La sua tesi, esposta nel libro "Le pietre e il popolo" presentato a Fahrenheit Radio 3, ha il fascino delle cose talmente sacrosante da sembrare irrealizzabili, praticamente una voce nel deserto.
Montanari contesta tutte le obiezioni consuete. "Non ci sono soldi": basterebbero 5 dei 130/150 miliardi l'anno in cui è stimata l'evasione fiscale in Italia per mantenere il patrimonio storico-artistico, che è di tutti, senza svenderlo e ricorda che nessuno dei gradi musei americani si sostiene da solo con i biglietti venduti. "Quello che non si paga non si rispetta": il rispetto scaturisce dall'educazione proprio come nell'episodio della signora del Mugello che egli riporta nella puntata e che, secondo me, da solo rende l'idea meglio di tante parole (da notare che all'epoca di cui parla la signora l'entrata agli Uffizi era appunto gratuita la domenica mattina).

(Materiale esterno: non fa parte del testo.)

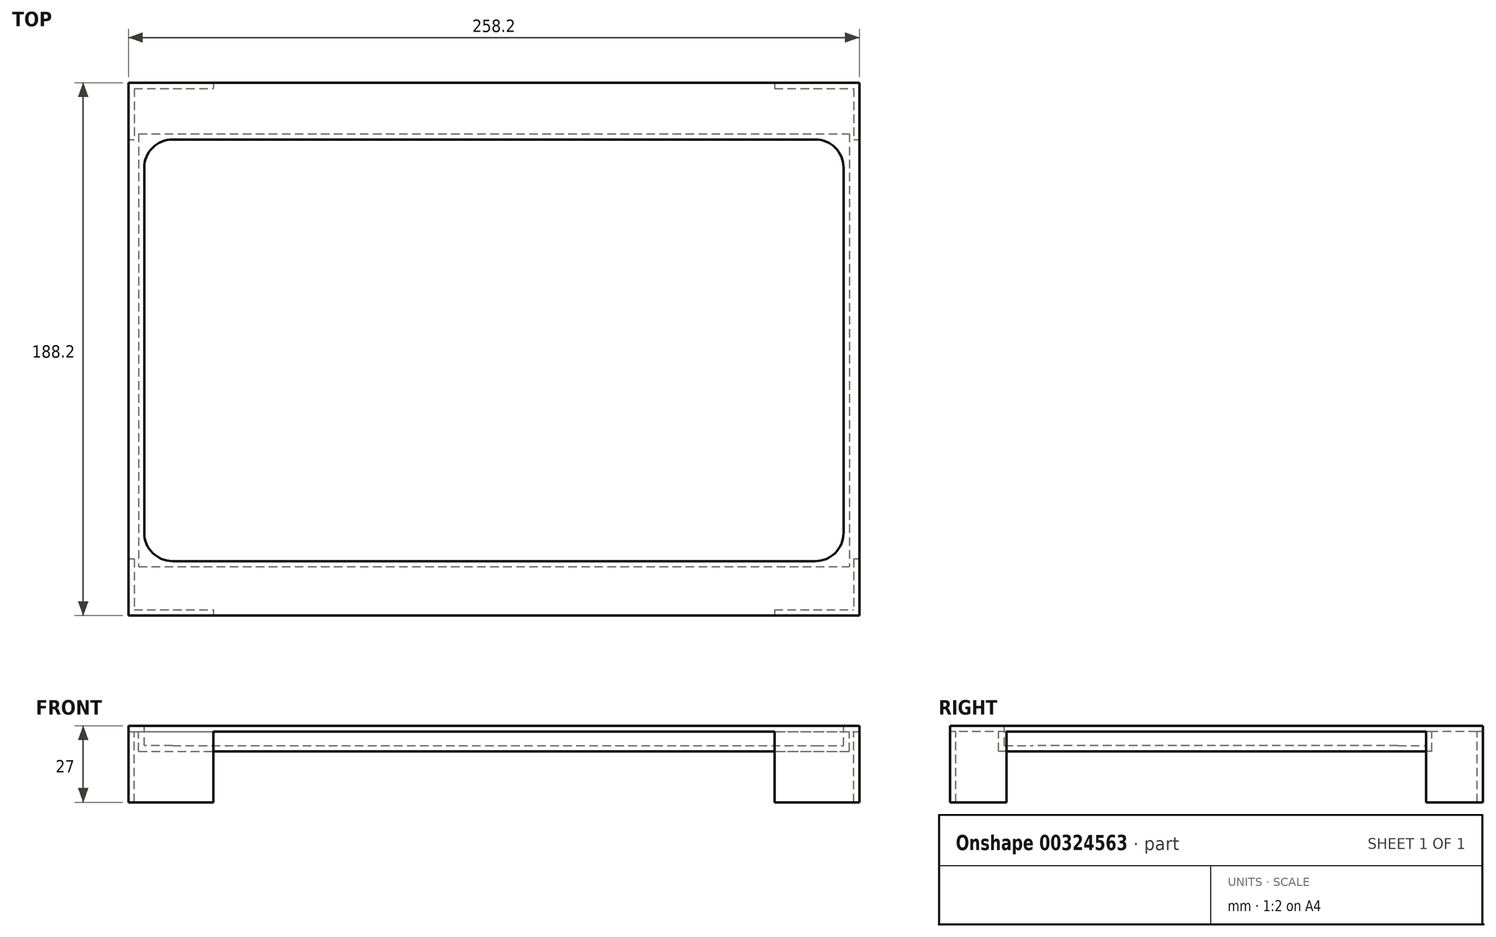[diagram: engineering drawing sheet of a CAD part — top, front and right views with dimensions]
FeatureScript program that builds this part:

Ed invece si continua a parlare dei monumenti e delle opere d'arte come potenziale tustistico ("la cultura fattura" lo slogan coniato dal Sole 24 ore), si continua con il fiorire di mostre che sono quasi sempre operazioni di cassetta, senza una ricerca monte e
senza preoccuparsi delle conoscenze a valle. Eventi dove quello che conta è la
bigliettazione, che rendono a chi le organizza tramite un patrimonio di
tutti, dalle quali se ne esce con le idee più
confuse di prima pensando che il patrimonio sia un lunapark dove non c'è
niente da capire. Senza contare il legame tra politica, istituzioni e interessi privati. Tommaso Montanari parla di un'involuzione neofeudale delle nostre città dove gli spazi comuni ridiventano privati.
Il punto vero è che non si studia abbastanza la storia dell'arte.
Roberto Longhi diceva che bisogna studiare la lingua figurativa sin da
bambini per avere coscienza non della propria arte ma della propria
nazione. Dante diceva che quella di Giotto e di Cimabue è un'altra
lingua, una lingua che o si impara e si parla, oppure finiamo, come è successo, con l'avere classi dirigenti
analfabete.
Montanari non risparmia neppure i suoi colleghi storici dell'arte che, secondo lui, sono autoreferenziali e venduti al mercato e al business delle grandi mostre, al servizio del lusso mentre dovrebbero essere al servizio dei cittadini. Starebbe invece proprio a loro far capire che i nostri monumenti non sono pietre, ma sono il nostro modo di costruire la nostra comunità nazionale e la nostra dignità di cittadini.